The Muslim Brotherhood began as an opposition movement, as have many political parties throughout history. In the case of the Brotherhood, it was opposition to Westernisation characterised by post-independence secular regimes in the Middle East. Brotherhood opposition, however, was based on an ideology determined to insert religion into politics and the legal system, Obaid wrote.
This, he said, has made it unacceptable to the majority in most Arab countries that “have grown increasingly inimical to such insertion.”
While most people in the Arab world are religious, they do not view Islam as “a comprehensive system of values and governance,” Obaid said the Brotherhood’s vision renders it fundamentally obstructive to democratic norms, tolerant societies and political systems that reflect a wide range of viewpoints.
Compounding the Brotherhood’s problem, Obaid said, has been its inability “to keep its members in step” on issues and political strategies. No doubt this is due to the Brotherhood consisting of disparate, loosely connected organisations spread across the Arab and Muslim worlds, each standing in opposition to a different government. The effect is that the Brotherhood sends profoundly mixed signals about the imposition of sharia and, more critically, about terrorism and jihadism.
For every positive or constructive comment by a Brotherhood leader, one can easily find an equally negative and destructive comment from another one.
Obaid, who formerly served as special adviser to Prince Turki al- Faisal when he was the Saudi ambassador to Britain and later to the United States, wrote: “(A)s an oppositionist movement that has had a difficult time keeping its members united and that also has myriad links to terrorism and/or a failure to address terrorism, the MB [Muslim Brotherhood] has struggled to gain legitimacy as a viable form of governance.”
Obaid’s argument was reinforced by the recent examples of Brotherhood political success: The brief terms in office of Egypt’s President Muhammad Morsi and Tunisia’s Ennahda Party.
Morsi governed in an overbearing manner and enacted laws that seemed to be dictated by unelected Brotherhood ideologists, despite his resigning as a Brotherhood member on his election as president.
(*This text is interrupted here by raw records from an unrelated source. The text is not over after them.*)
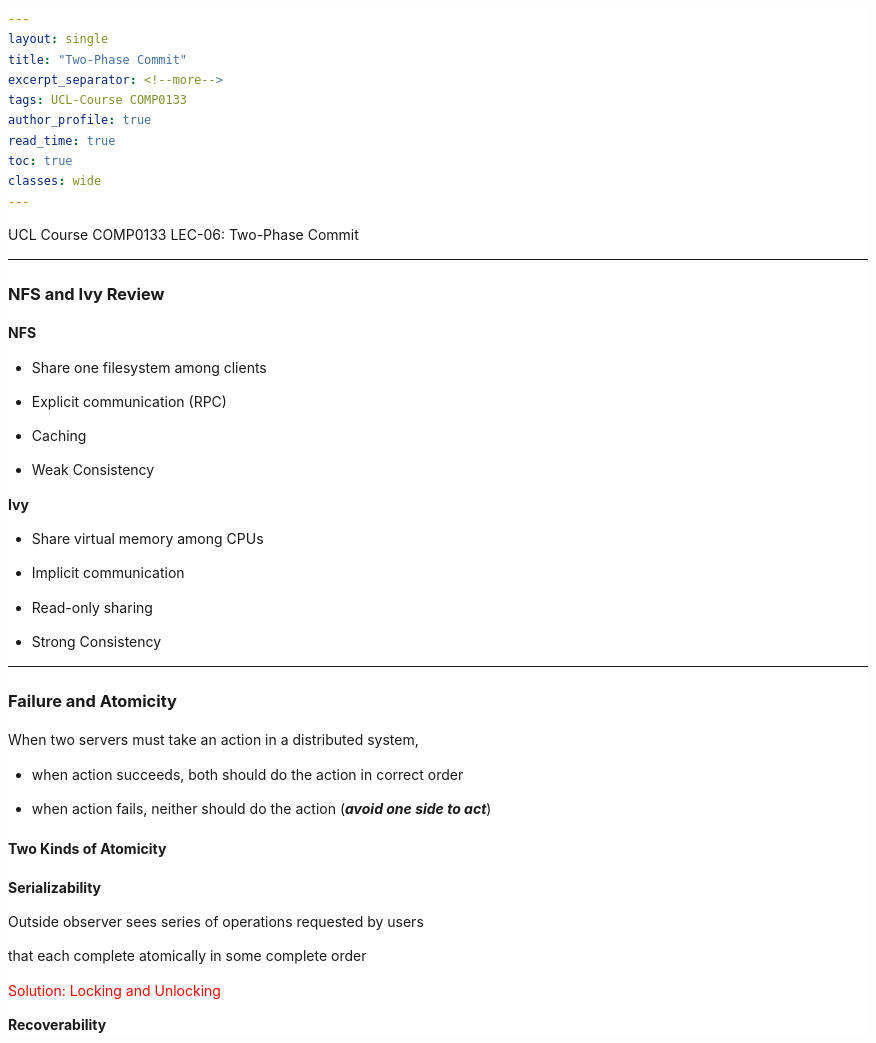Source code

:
 ```yaml
---
layout: single
title: "Two-Phase Commit"
excerpt_separator: <!--more-->
tags: UCL-Course COMP0133
author_profile: true
read_time: true
toc: true
classes: wide
---
```


UCL Course COMP0133 LEC-06: Two-Phase Commit



---
### NFS and Ivy Review

**NFS**

- Share one filesystem among clients

- Explicit communication (RPC)

- Caching

- Weak Consistency

**Ivy**

- Share virtual memory among CPUs

- Implicit communication

- Read-only sharing

- Strong Consistency

---
### Failure and Atomicity

When two servers must take an action in a distributed system,

- when action succeeds, both should do the action in correct order

- when action fails, neither should do the action (***avoid one side to act***)

#### Two Kinds of Atomicity

**Serializability**

Outside observer sees series of operations requested by users 

that each complete atomically in some complete order

<span style="color:Red">Solution: Locking and Unlocking</span>

**Recoverability**

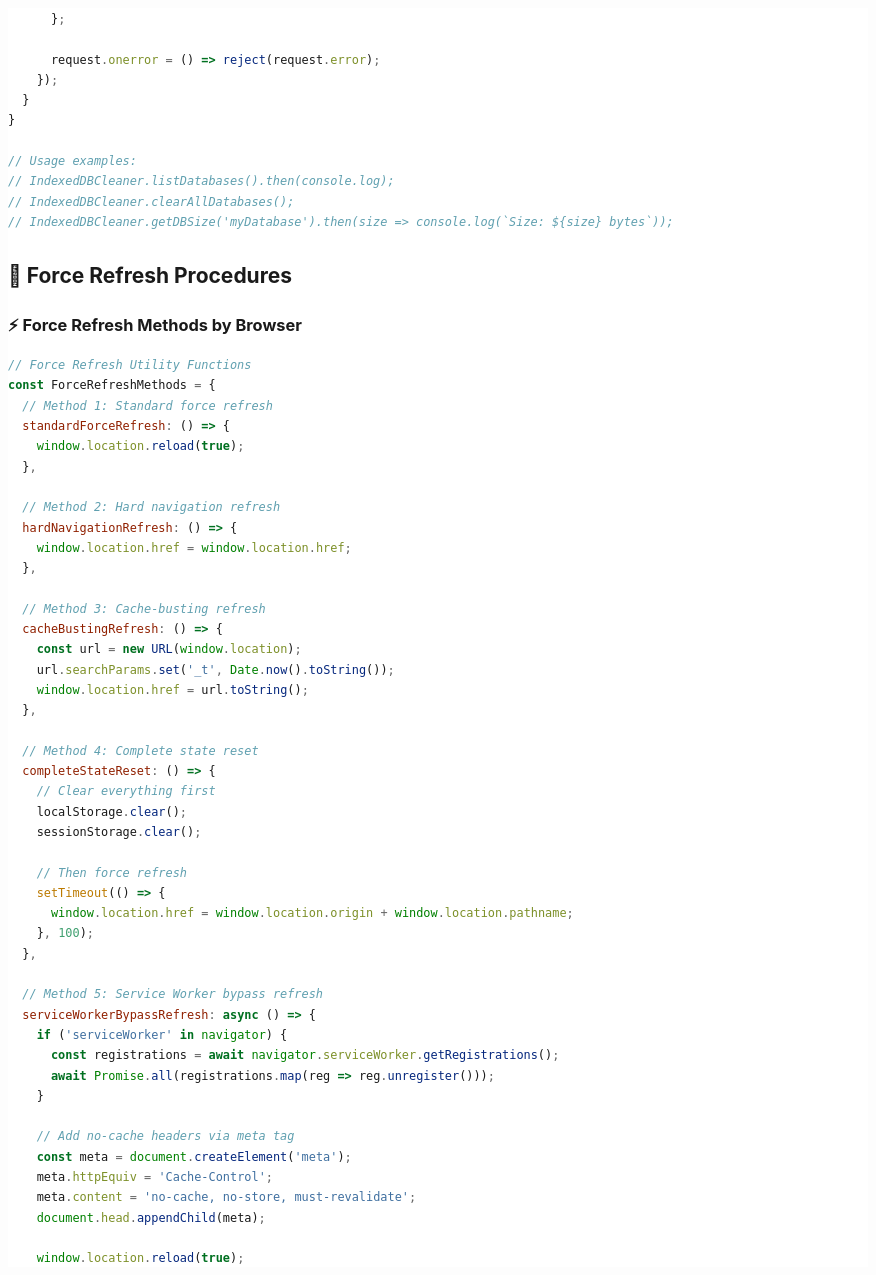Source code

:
 ```javascript
      };
      
      request.onerror = () => reject(request.error);
    });
  }
}

// Usage examples:
// IndexedDBCleaner.listDatabases().then(console.log);
// IndexedDBCleaner.clearAllDatabases();
// IndexedDBCleaner.getDBSize('myDatabase').then(size => console.log(`Size: ${size} bytes`));
```

## 🔄 Force Refresh Procedures

### **⚡ Force Refresh Methods by Browser**

```javascript
// Force Refresh Utility Functions
const ForceRefreshMethods = {
  // Method 1: Standard force refresh
  standardForceRefresh: () => {
    window.location.reload(true);
  },
  
  // Method 2: Hard navigation refresh
  hardNavigationRefresh: () => {
    window.location.href = window.location.href;
  },
  
  // Method 3: Cache-busting refresh
  cacheBustingRefresh: () => {
    const url = new URL(window.location);
    url.searchParams.set('_t', Date.now().toString());
    window.location.href = url.toString();
  },
  
  // Method 4: Complete state reset
  completeStateReset: () => {
    // Clear everything first
    localStorage.clear();
    sessionStorage.clear();
    
    // Then force refresh
    setTimeout(() => {
      window.location.href = window.location.origin + window.location.pathname;
    }, 100);
  },
  
  // Method 5: Service Worker bypass refresh
  serviceWorkerBypassRefresh: async () => {
    if ('serviceWorker' in navigator) {
      const registrations = await navigator.serviceWorker.getRegistrations();
      await Promise.all(registrations.map(reg => reg.unregister()));
    }
    
    // Add no-cache headers via meta tag
    const meta = document.createElement('meta');
    meta.httpEquiv = 'Cache-Control';
    meta.content = 'no-cache, no-store, must-revalidate';
    document.head.appendChild(meta);
    
    window.location.reload(true);
```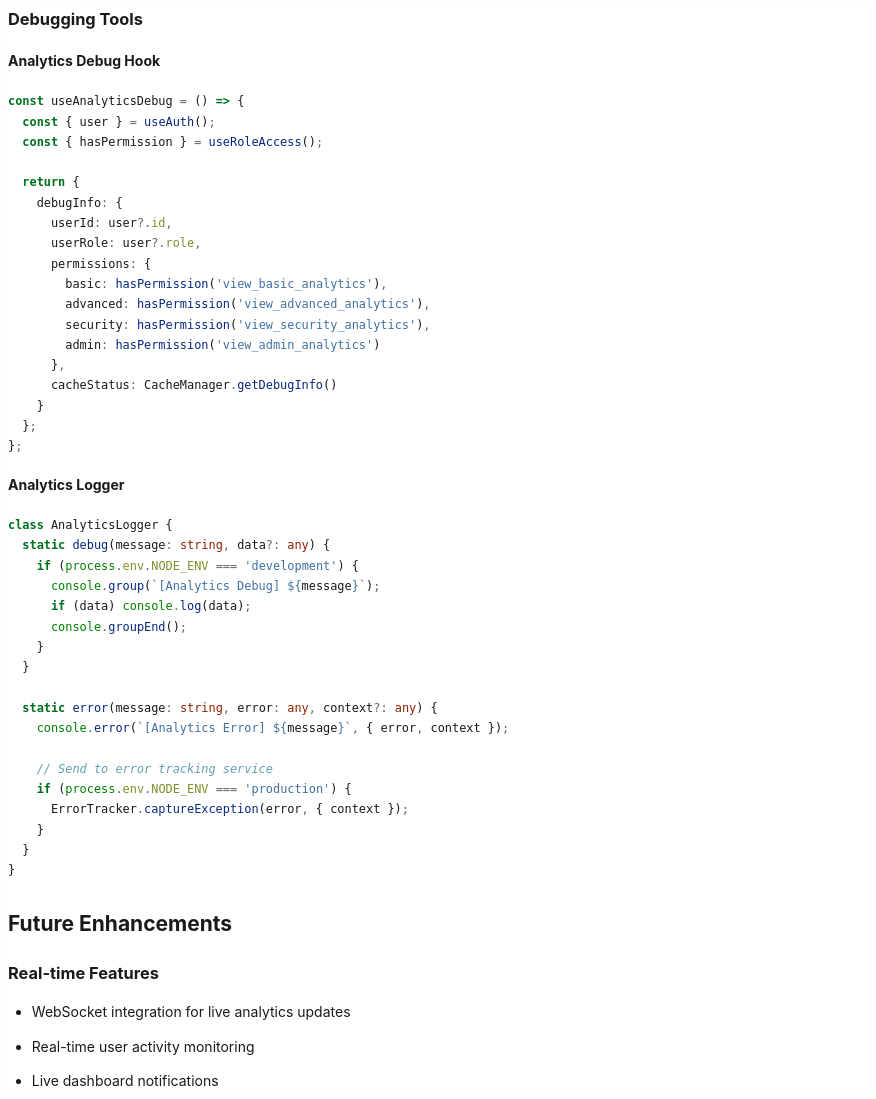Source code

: ### Debugging Tools

#### Analytics Debug Hook
```typescript
const useAnalyticsDebug = () => {
  const { user } = useAuth();
  const { hasPermission } = useRoleAccess();
  
  return {
    debugInfo: {
      userId: user?.id,
      userRole: user?.role,
      permissions: {
        basic: hasPermission('view_basic_analytics'),
        advanced: hasPermission('view_advanced_analytics'),
        security: hasPermission('view_security_analytics'),
        admin: hasPermission('view_admin_analytics')
      },
      cacheStatus: CacheManager.getDebugInfo()
    }
  };
};
```

#### Analytics Logger
```typescript
class AnalyticsLogger {
  static debug(message: string, data?: any) {
    if (process.env.NODE_ENV === 'development') {
      console.group(`[Analytics Debug] ${message}`);
      if (data) console.log(data);
      console.groupEnd();
    }
  }

  static error(message: string, error: any, context?: any) {
    console.error(`[Analytics Error] ${message}`, { error, context });
    
    // Send to error tracking service
    if (process.env.NODE_ENV === 'production') {
      ErrorTracker.captureException(error, { context });
    }
  }
}
```

## Future Enhancements

### Real-time Features
- WebSocket integration for live analytics updates
- Real-time user activity monitoring
- Live dashboard notifications


  [key: string]: unknown;
  [key: string]: unknown;
  [key: string]: unknown;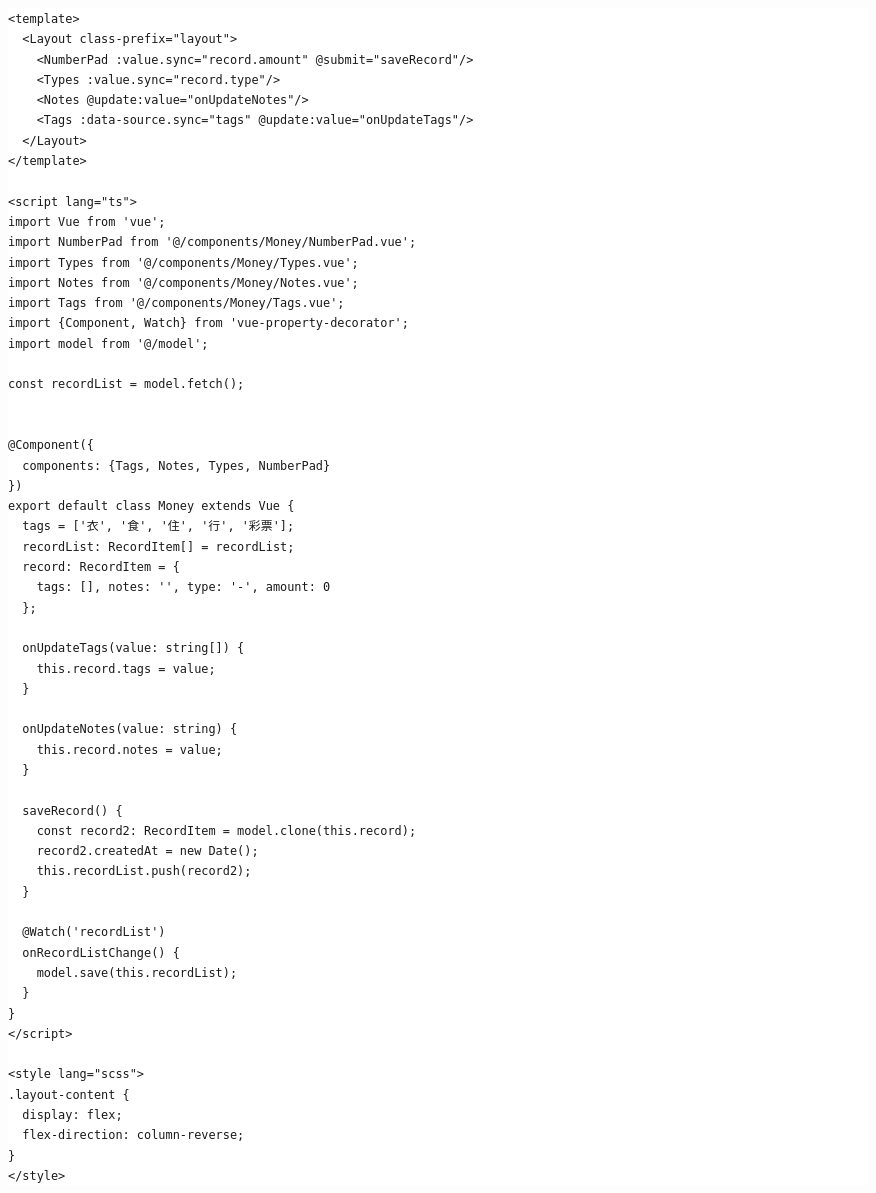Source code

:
 ```vue
<template>
  <Layout class-prefix="layout">
    <NumberPad :value.sync="record.amount" @submit="saveRecord"/>
    <Types :value.sync="record.type"/>
    <Notes @update:value="onUpdateNotes"/>
    <Tags :data-source.sync="tags" @update:value="onUpdateTags"/>
  </Layout>
</template>

<script lang="ts">
import Vue from 'vue';
import NumberPad from '@/components/Money/NumberPad.vue';
import Types from '@/components/Money/Types.vue';
import Notes from '@/components/Money/Notes.vue';
import Tags from '@/components/Money/Tags.vue';
import {Component, Watch} from 'vue-property-decorator';
import model from '@/model';

const recordList = model.fetch();


@Component({
  components: {Tags, Notes, Types, NumberPad}
})
export default class Money extends Vue {
  tags = ['衣', '食', '住', '行', '彩票'];
  recordList: RecordItem[] = recordList;
  record: RecordItem = {
    tags: [], notes: '', type: '-', amount: 0
  };

  onUpdateTags(value: string[]) {
    this.record.tags = value;
  }

  onUpdateNotes(value: string) {
    this.record.notes = value;
  }

  saveRecord() {
    const record2: RecordItem = model.clone(this.record);
    record2.createdAt = new Date();
    this.recordList.push(record2);
  }

  @Watch('recordList')
  onRecordListChange() {
    model.save(this.recordList);
  }
}
</script>

<style lang="scss">
.layout-content {
  display: flex;
  flex-direction: column-reverse;
}
</style>

```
Egypt’s powerful deep state did not try to make things easy for Morsi but his errors in office and a mixed message on terrorism accounted for the popular protests that led to his ouster and the subsequent suppression of the Brotherhood.
In Tunisia, Ennahda became the governing party after the ouster of former President Zine el-Abidine Ben Ali but proved slow to react in the face of terror attacks and the creation of jihadist cells along Tunisia’s border with Algeria, raising suspicions about its true intentions. Perhaps viewing Morsi’s fate as a warning, Ennahda relinquished power to maintain its status as a legitimate political player and prevent suffering the fate of the Egyptian Brotherhood. Obaid called Tunisia “a bit of a success story for the MB.”
Jordan and Morocco, Obaid suggested, are similar partial success stories although in both cases Brotherhood parties have been accommodating to the government and, in the case of Jordan, has used “a gentle, non-radical terminology.”
While Tunisia, Morocco and Jordan are examples of Brotherhood parties that learned to adjust to being “legitimate opposition,” they have not eliminated concerns over hidden agendas and a serious commitment to separating religious life from political life. Obaid suggested that these concerns will hinder the Brotherhood in its efforts to achieve political power, at least via the ballot box.
Obaid concluded that parties of the Brotherhood will never succeed in achieving lasting political success because “its history is far too riddled with infighting, violence and resistance to give way to a cohesive organisation that will ever gain widespread support as a source of respectable political leadership in the Arab world.”